Will climate change affect human health?

If you thought that the only way global warming would directly affect human health is through hot temperatures and heat waves, think again!

Rising greenhouse gas levels and global warming are triggering climate and environmental changes that will affect human health in many ways.

Climate change brings with it an increase in malnutrition, mental health conditions, infectious disease spread and even death.

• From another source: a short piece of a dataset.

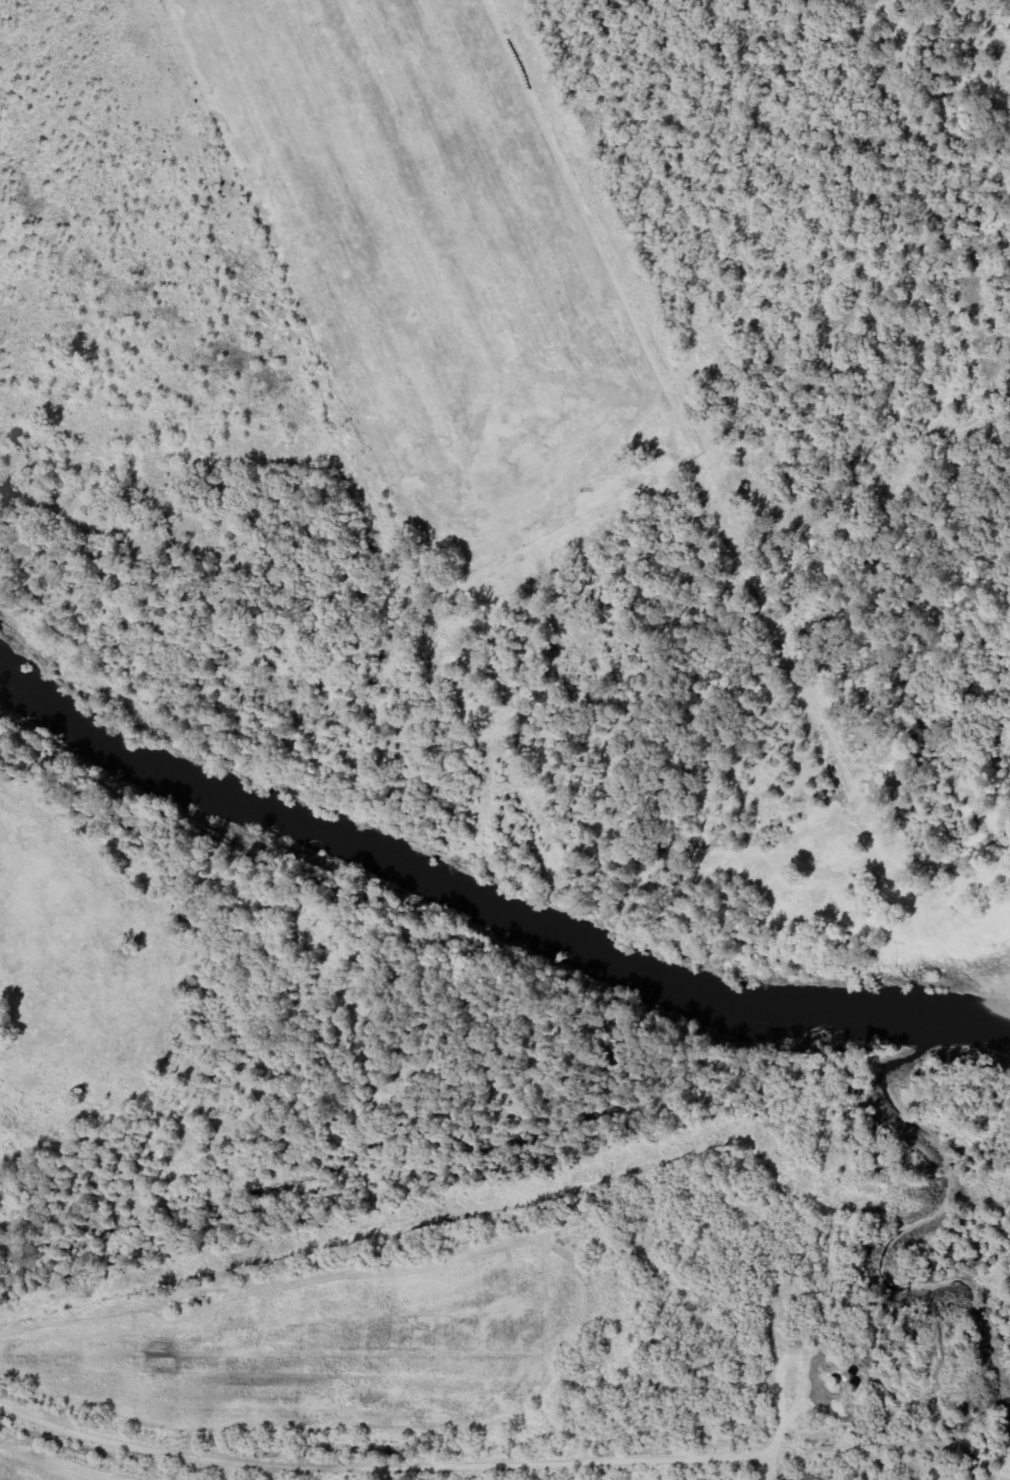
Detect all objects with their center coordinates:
river: (487, 915)
road: (503, 1253)
railway: (501, 1461)

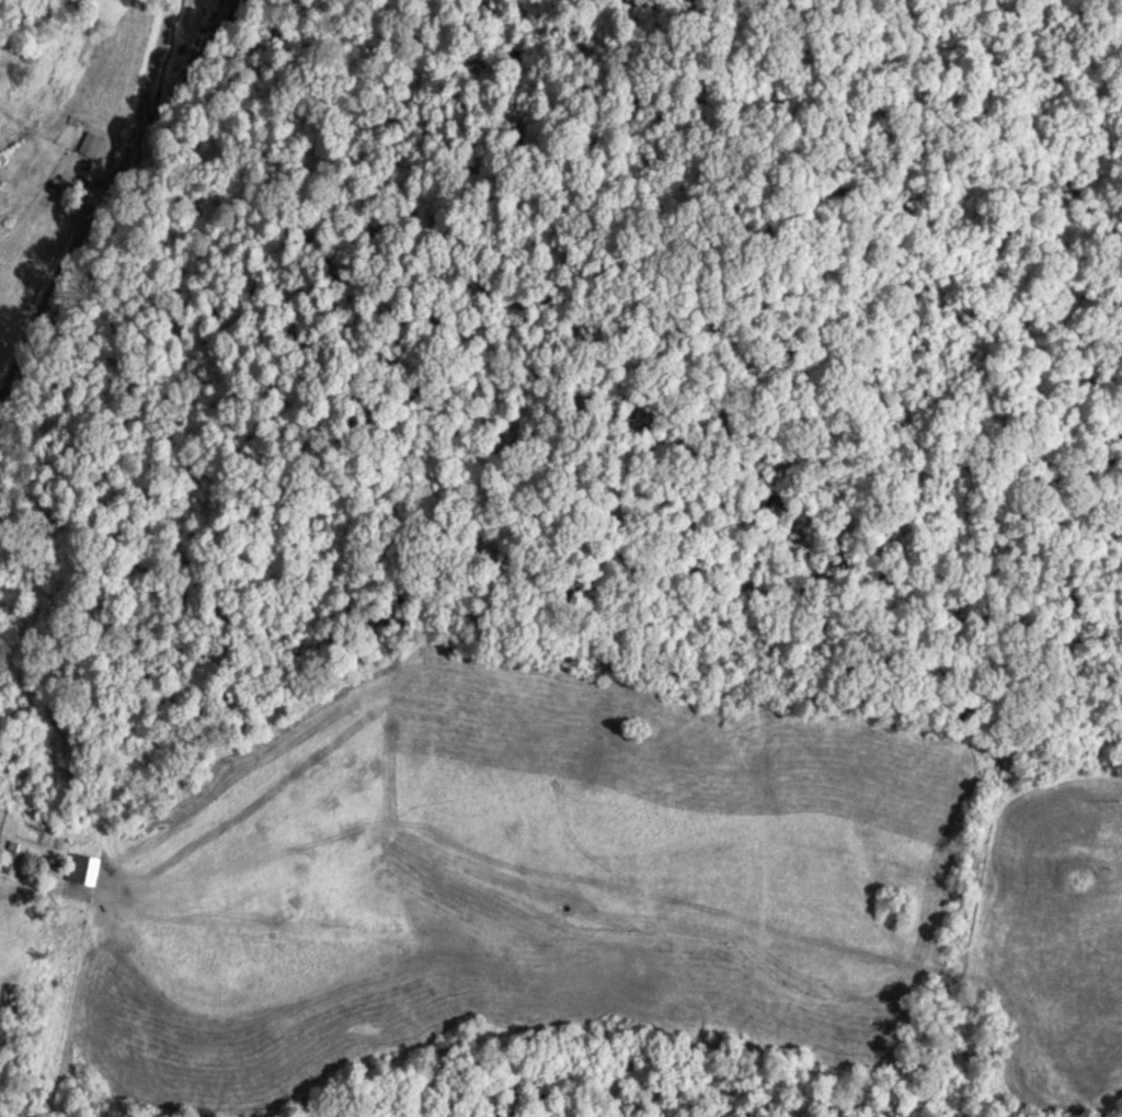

Here are some insights on the health effects of climate change and global warming:

  • Harm from Extreme Weather Events – Some of the first major health impact of climate change will be in the rise in rates of mortality and diseases caused by extreme weather events. These include floods, droughts, tsunamis, heat-waves and other disasters which kill thousands of people in both the developed and developing worlds. Hundreds of thousands of people have been killed in recent times because of Tsunamis and Heat Waves. Higher temperatures pose major health risks to older people and raise the likelihood that those who work outside – such as farmers and builders – will suffer from heat exhaustion and heat stroke. While scientific proof of climate change as the cause of extreme weather events is not yet in, anecdotal and empirical data seem to strongly point to such a cause-effect correlation.
  • Malnutrition and Mental Health – Another impact of climate change on human health is more indirect, and comes as a result of climate change’s effect on human society and economic development. Experts now think that climate change is raising rates of malnutrition and mental health, for example. The impact of climate change on mental health is a relatively new field of enquiry, but it should not be underestimated. People who have survived droughts, floods, tropical storms and similar extreme weather events often lose their homes and their families.
  • Poor Air Quality – Poor air quality can result in asthma and other allergens as warmer temperatures and higher concentrations of carbon dioxide in the atmosphere stimulate some plants to grow faster, mature earlier, or produce more potent allergens.
  • Spreading Diseases – Scientists expect a warmer world to bring changes in “disease vectors”—the mechanisms that spread some diseases. Insects previously stopped by cold winters are already moving to higher latitudes (toward the poles). Warmer oceans and other surface waters may also mean severe cholera outbreaks and harmful bacteria in certain types of seafood.
    • Many killer diseases, including malaria and cholera, increase as temperature and rainfall increase. The mosquitos that carry the malaria virus, for example, thrive in hot and humid conditions – weather which climate change is likely to make more common.
    • Biodiversity loss is a well-established consequence of climate change. In a number of systems biodiversity loss is tied to greater pathogen transmission and increased human health risk.
    • It’s been known for a while that warming temperatures could help certain diseases. Malaria, which kills about 650,000 people a year, thrives in the hot and humid areas where the Anopheles mosquito can live. Already dengue fever, another mosquito-borne tropical disease, has re-established itself in the Florida Keys, where it was wiped out decades ago. In the Arctic, which is warming faster than any other region on the planet, higher temperatures are allowing parasites like the lungworm, which afflicts musk oxen, to develop faster and be transmitted over longer periods.
    • As climate change unfolds, so could the spread of waterborne infections. These infections most often cause diarrhea and flourish in the wake of heavy rainfalls and may contaminate water supplies.